▶ **INPUT RECORDS**:
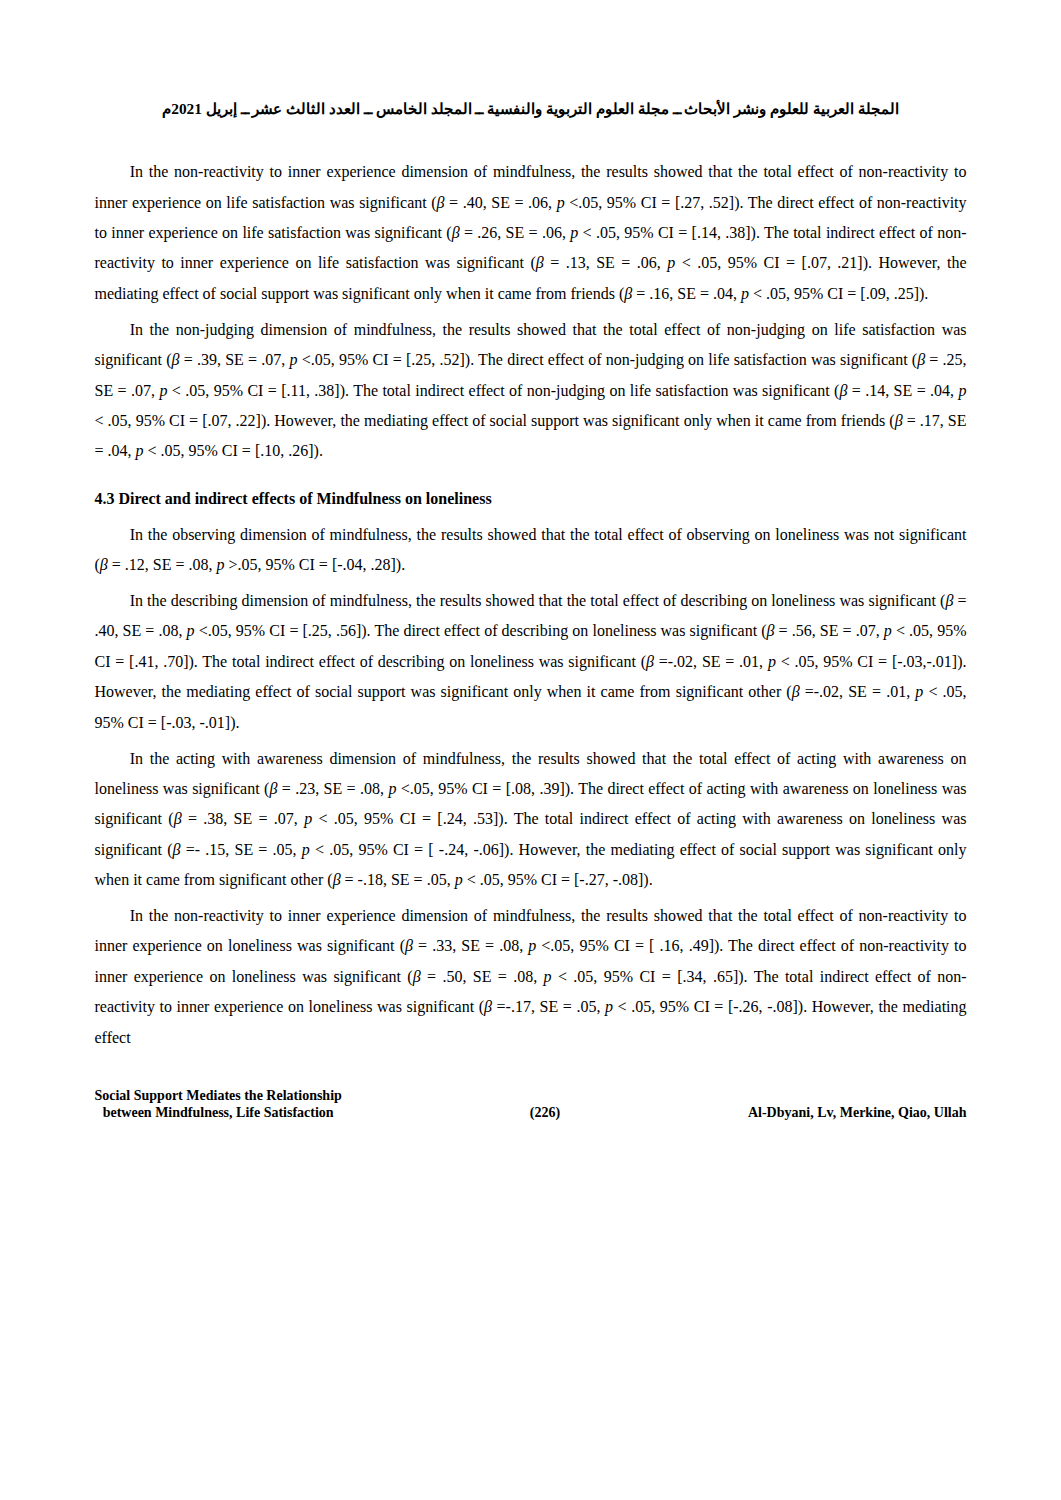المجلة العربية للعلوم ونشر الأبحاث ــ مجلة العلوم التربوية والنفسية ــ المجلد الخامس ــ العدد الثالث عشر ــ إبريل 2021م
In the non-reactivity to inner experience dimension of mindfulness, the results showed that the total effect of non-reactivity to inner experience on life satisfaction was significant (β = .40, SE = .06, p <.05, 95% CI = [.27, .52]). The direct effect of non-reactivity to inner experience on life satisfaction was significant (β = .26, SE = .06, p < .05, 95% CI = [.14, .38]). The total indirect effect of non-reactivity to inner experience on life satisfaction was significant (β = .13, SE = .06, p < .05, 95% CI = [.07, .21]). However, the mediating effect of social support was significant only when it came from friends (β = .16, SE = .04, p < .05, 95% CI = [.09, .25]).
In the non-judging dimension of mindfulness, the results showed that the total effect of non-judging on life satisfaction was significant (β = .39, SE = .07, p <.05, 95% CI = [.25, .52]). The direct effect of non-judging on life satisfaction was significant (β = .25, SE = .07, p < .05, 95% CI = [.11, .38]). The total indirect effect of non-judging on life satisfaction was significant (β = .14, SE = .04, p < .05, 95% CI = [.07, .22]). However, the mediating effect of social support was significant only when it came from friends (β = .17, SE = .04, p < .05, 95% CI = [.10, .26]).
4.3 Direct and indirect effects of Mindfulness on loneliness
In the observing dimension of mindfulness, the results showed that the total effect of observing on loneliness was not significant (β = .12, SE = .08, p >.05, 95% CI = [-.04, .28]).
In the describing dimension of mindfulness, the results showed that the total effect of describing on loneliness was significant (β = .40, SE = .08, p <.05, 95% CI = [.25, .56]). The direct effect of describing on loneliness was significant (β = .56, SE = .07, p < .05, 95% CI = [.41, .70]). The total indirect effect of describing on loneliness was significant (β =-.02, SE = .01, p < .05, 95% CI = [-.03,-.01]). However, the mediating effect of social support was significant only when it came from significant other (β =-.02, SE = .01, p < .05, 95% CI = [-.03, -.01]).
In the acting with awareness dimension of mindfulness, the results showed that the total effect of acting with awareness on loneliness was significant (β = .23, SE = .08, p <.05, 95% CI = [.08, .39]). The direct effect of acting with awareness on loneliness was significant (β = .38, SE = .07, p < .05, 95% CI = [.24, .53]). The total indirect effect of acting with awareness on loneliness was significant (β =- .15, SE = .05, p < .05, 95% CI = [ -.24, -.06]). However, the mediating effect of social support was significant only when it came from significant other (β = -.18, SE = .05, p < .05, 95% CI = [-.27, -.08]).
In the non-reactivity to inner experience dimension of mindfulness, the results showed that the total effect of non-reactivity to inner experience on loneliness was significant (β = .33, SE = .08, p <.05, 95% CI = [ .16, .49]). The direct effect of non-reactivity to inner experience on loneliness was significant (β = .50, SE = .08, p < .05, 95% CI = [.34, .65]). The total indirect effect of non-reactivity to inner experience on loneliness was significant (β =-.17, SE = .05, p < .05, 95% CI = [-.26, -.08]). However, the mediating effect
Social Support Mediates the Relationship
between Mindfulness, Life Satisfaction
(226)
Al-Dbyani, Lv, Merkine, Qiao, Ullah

...

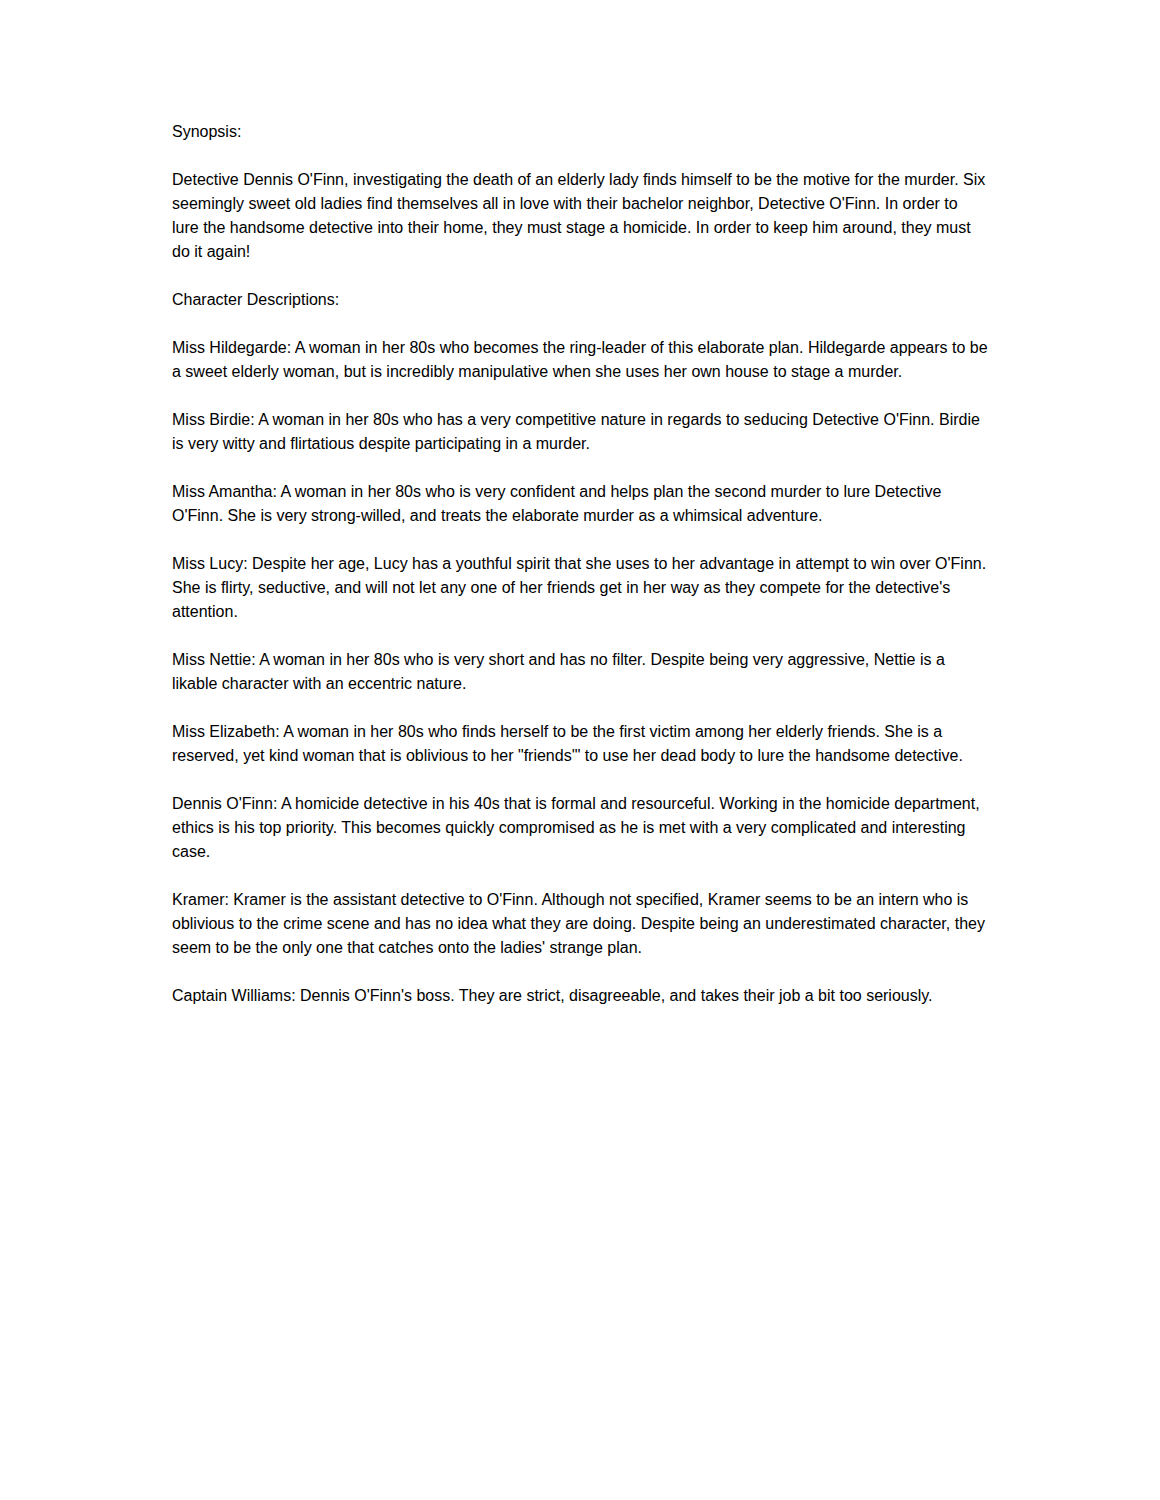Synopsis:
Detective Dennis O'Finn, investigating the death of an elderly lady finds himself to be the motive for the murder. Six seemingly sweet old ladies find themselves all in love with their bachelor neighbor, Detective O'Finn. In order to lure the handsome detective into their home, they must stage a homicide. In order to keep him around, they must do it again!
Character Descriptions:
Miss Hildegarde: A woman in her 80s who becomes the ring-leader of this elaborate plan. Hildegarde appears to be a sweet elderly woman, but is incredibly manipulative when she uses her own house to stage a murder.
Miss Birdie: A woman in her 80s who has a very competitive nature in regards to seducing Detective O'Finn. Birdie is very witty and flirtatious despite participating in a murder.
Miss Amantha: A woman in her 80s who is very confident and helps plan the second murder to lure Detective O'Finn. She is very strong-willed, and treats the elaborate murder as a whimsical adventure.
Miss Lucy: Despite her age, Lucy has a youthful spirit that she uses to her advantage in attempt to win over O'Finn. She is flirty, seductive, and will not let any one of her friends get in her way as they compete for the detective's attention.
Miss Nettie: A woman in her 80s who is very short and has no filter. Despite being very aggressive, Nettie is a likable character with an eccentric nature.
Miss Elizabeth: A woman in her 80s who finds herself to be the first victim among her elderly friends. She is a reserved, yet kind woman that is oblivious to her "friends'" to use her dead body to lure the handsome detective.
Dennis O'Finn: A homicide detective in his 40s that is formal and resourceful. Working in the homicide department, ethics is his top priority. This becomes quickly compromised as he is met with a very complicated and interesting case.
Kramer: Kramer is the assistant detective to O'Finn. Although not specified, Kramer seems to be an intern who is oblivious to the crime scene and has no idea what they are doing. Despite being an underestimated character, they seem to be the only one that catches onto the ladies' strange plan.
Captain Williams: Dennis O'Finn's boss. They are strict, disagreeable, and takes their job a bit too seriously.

▶ **TASK STATEMENT**:
Across the listing above, state how many lines include the word "nature", with nothing but the number in reply.

▶ **RESPONSE**:
2